Selected extract Start Marker

The making of a trade show

December 26, 2014 09:16 pm | Updated 09:16 pm IST

The Madras Exhibition

The Madras Exhibition

Today marks the beginning of the 100th year of the Madras Exhibition, in its time the biggest trade show of the country. Inaugurated on December 27, 1915, it went on till January 16, 1916. The proceeds were donated to the First World War effort.

This was not the first trade show in the city. The first, and it was a first for the whole country, had been held in 1855 at the Banqueting (Rajaji) Hall. There had been others in the intervening years, but the 1915 exhibition was the first held under the auspices of the newly created Department of Industry, Government of Madras. On display were plenty of finished goods, thanks to the efforts of the department to set up private industries. More significantly, several Indian-run companies were presenting their wares for the first time.

The exhibition was held in a vast space of 20 acres, in People’s Park, just behind the Ripon Building. The layout was done by Montague Thomas, architect to the Madras Government, and his assistant Narasimha Ayyar. A committee headed by SD Pears ICS was in charge of the exhibition overall, with (later Sir) T. Vijayaraghavacharya, after whom a road in T Nagar is named, being the secretary.

The exhibition pavilions were constructed in the Indo-Saracenic style by the leading contractors of Madras — T. Namberumal Chetty, P. Loganatha Mudaliar, A.K. Venkatarama Ayyar, G. Duraiswami Ayyangar, N. Dharmaraja Mudaliar and Khan Bahadur Khuddus Batcha Sahib. The sculptor, M.S. Nagappa, was involved in the finishing touches. When completed, the complex had an entrance gateway 20 ft wide and 25 ft high, with a dome supported by columns. There was a lecture theatre, a Court of Art and Industries, an entire model village, refreshment rooms, a village bazaar, two restaurants and a tea garden. An entire enclosure was devoted to jugglers and snake charmers. There were two major attractions — a gliding tower and a floating bandstand. The former, 50 ft high and built by T. Namberumal Chetty, had a sloping spiral platform in which “visitors might experience the delightful sensation of sliding from the top to the bottom of a tower”. Another major attraction was a miniature model of the hospital ship HMS Madras . There were also demonstrations of electricity and the motor car — two inventions not yet widely used in the city.

The exhibition, inaugurated by Governor Lord Pentland was a success. Over two lakh people visited it and around Rs. 70,000 netted by way of ticket sales. However, such an event was not to be repeated for long. It required the vision of K. Kamaraj to revive the idea in the 1950s. The trade shows of the 1950s and 1960s played a big role in placing our state in the forefront of industrialisation in the country. Today, they are a matter of routine, happening regularly at the Nandambakkam Trade Centre.

Selected extract End Marker

Task:
Decide whether each statement agrees with the article on the Madras Exhibition. Answer yes or no, and quote the words of the article that settle it. 1. The 1915 exhibition was the first trade show ever held in the city. 2. The gliding tower was built by T. Namberumal Chetty. 3. Ticket sales brought in around Rs. 2,00,000.

Dataset content Start Marker

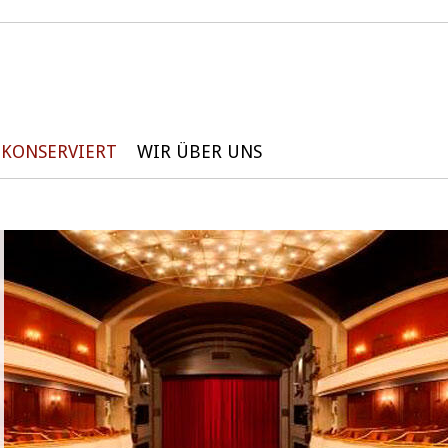
KONSERVIERT
WIR ÜBER UNS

Dataset content End Marker

Task result:
1. No: "This was not the first trade show in the city."
2. Yes: "The former, 50 ft high and built by T. Namberumal Chetty"
3. No: "around Rs. 70,000 netted by way of ticket sales"